Turn each line of the records below into a string in one JSON list, skipping blank lines and leaving out the pictures.

◆ RECORD LIST ◆
====
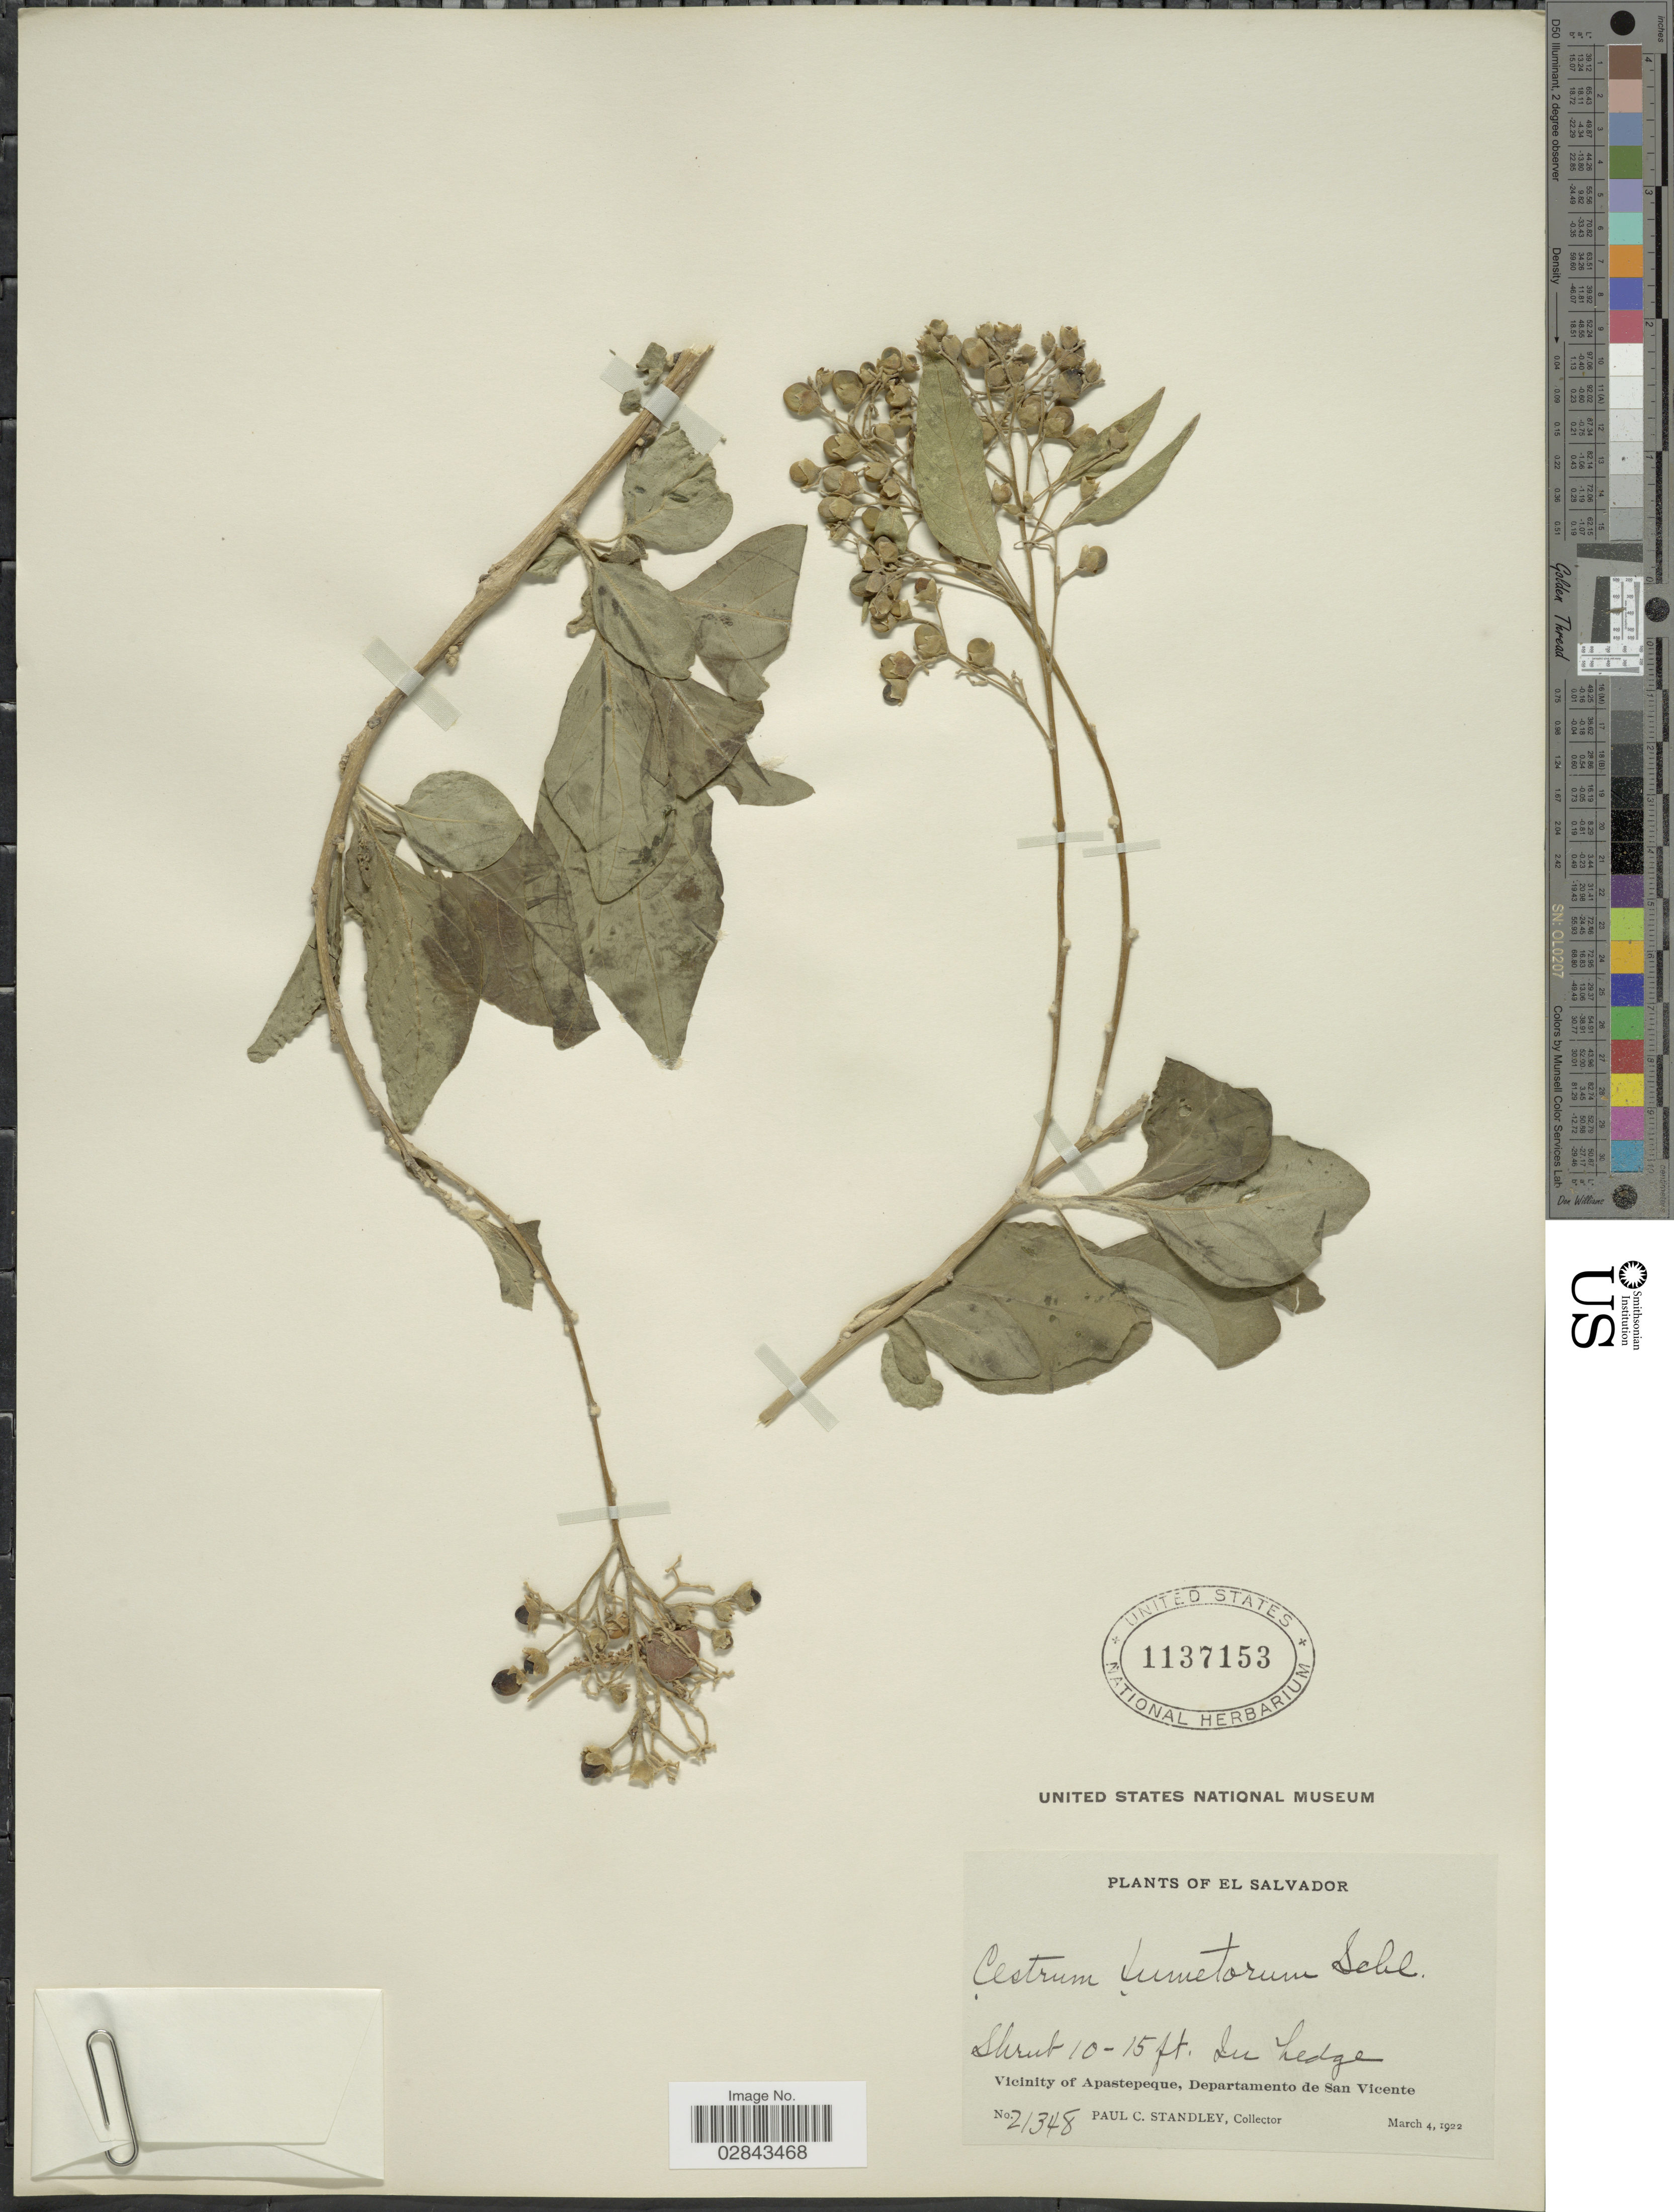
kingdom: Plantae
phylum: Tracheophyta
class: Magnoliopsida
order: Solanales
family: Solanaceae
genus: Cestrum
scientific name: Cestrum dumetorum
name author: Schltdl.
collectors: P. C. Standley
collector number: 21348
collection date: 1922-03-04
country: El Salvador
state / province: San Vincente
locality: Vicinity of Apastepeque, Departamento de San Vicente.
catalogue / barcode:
====
◆ TASK ANSWER ◆
[
  "kingdom: Plantae",
  "phylum: Tracheophyta",
  "class: Magnoliopsida",
  "order: Solanales",
  "family: Solanaceae",
  "genus: Cestrum",
  "scientific name: Cestrum dumetorum",
  "name author: Schltdl.",
  "collectors: P. C. Standley",
  "collector number: 21348",
  "collection date: 1922-03-04",
  "country: El Salvador",
  "state / province: San Vincente",
  "locality: Vicinity of Apastepeque, Departamento de San Vicente.",
  "catalogue / barcode:"
]